School of Animals!

I was flicking through blogs looking for some inspiration and I stumbled upon a quote that Janelle Law had posted on her page, “everybody is a genius.but if you judge a fish by its ability to climb a tree it will live its whole life beleiving that it is stupid”. This famous Einstein quotation made me think about the following short story that we read in my EPHYC class:

 The Animal School

Once upon a time, the animals decided they must do something heroic to meet the problems of a “new world”. So they organized a school. They adopted an activity curriculum consisting of running, climbing, swimming and flying. To make it easier to administer the curriculum, all the animals took all the subjects. The duck was excellent in swimming, in fact better than his instructor, but he made only passing grades in flying and was very poor in running. Since he was slow in running, he had to stay after school and also drop swimming in order to practice running. This was kept up until his webbed feet were badly worn and he was only average in swimming, so nobody worried about that except the duck. The rabbit started at the top of the class in running, but had a nervous breakdown because of so much make-up work in swimming. The squirrel was excellent in climbing until he developed frustration in the flying class where his teacher made him start from the ground up instead of from the treetop down. He also developed a “charlie horse” from overexertion and then got a C in climbing and a D in running. The eagle was a problem child and was disciplined severely. In the climbing class he beat all the others to the top of the tree, but insisted on using his own way to get there. At the end of the year, an abnormal eel that could swim exceedingly well, and also run, climb and fly a little, had the highest average and was valedictorian. The prairie dogs stayed out of school and fought the tax levy because the administration would not add digging and burrowing to the curriculum. They apprenticed their children to a badger and later joined the groundhogs and gophers to start a successful private school.
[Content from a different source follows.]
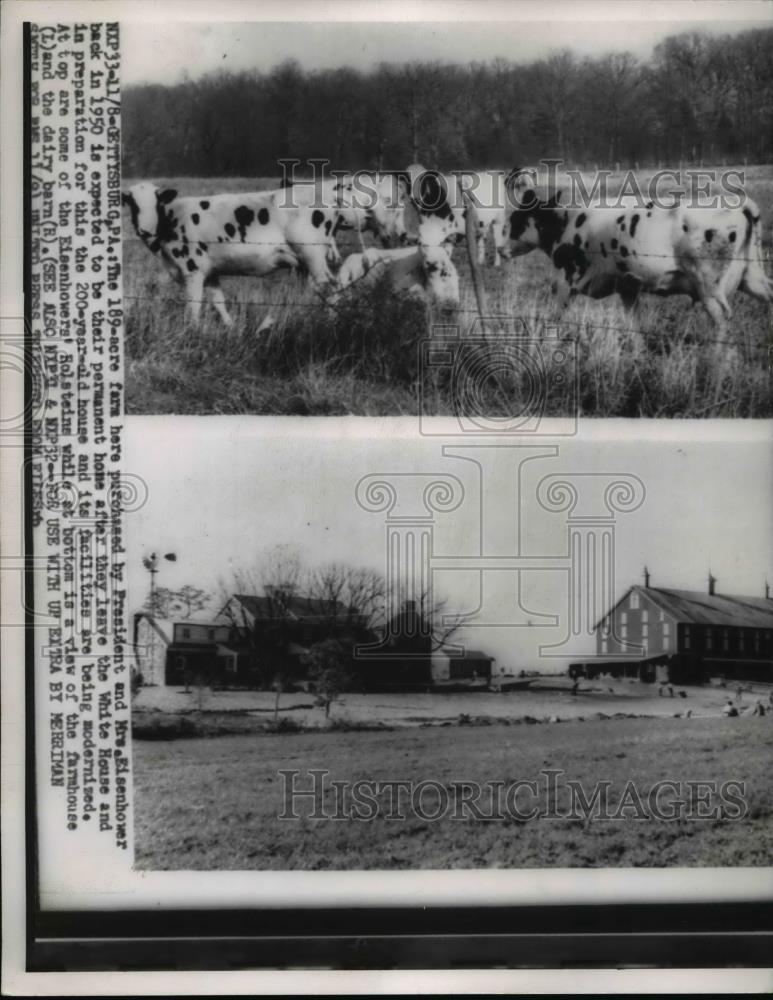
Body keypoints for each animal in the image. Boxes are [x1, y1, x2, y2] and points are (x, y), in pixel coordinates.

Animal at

This story and Einstein’s quote made me think about how importance of knowing the students in your class and their strengths and their weakness. I think that sometimes teachers try so hard to “fulfill the curriculum” and ensure “equity” in the classroom, that student’s strengths are clouded by their weakness. As teachers how can we create a classroom that uses students strengths to improve their area of weakness? As a teacher I want to liberate students and encourage their talents, interests and abilities, while also challenging them to try and improve at their areas of struggle. As a teacher I think it is important that students recognize that it is okay if they are not excellent at everything, and it is okay if they might not succeed at something at first. I think this is where differentiation and adaption’s come into play. Who is in my class? What are their learning needs and what can be done to try and help assist them in their success?

I think that the story of the animal school shows an opposite theory to this. In this fictional school all students were treated like equals but were not reated fairly. Their strengths were not valued because they were expected to perform equally well in all subject areas. The teacher of this school did not alow for students to achieve a task in their own way and put great emphasize on the student’s grades. All of the animals stopped exceeding in their areas of strength because they were forced to put all of their effort in their areas of weakness.

What do you think the role of student’s strengths should be in the classroom? How much emphasize should be put on students area of struggle? Do you think that the Animal School was structures for sucess?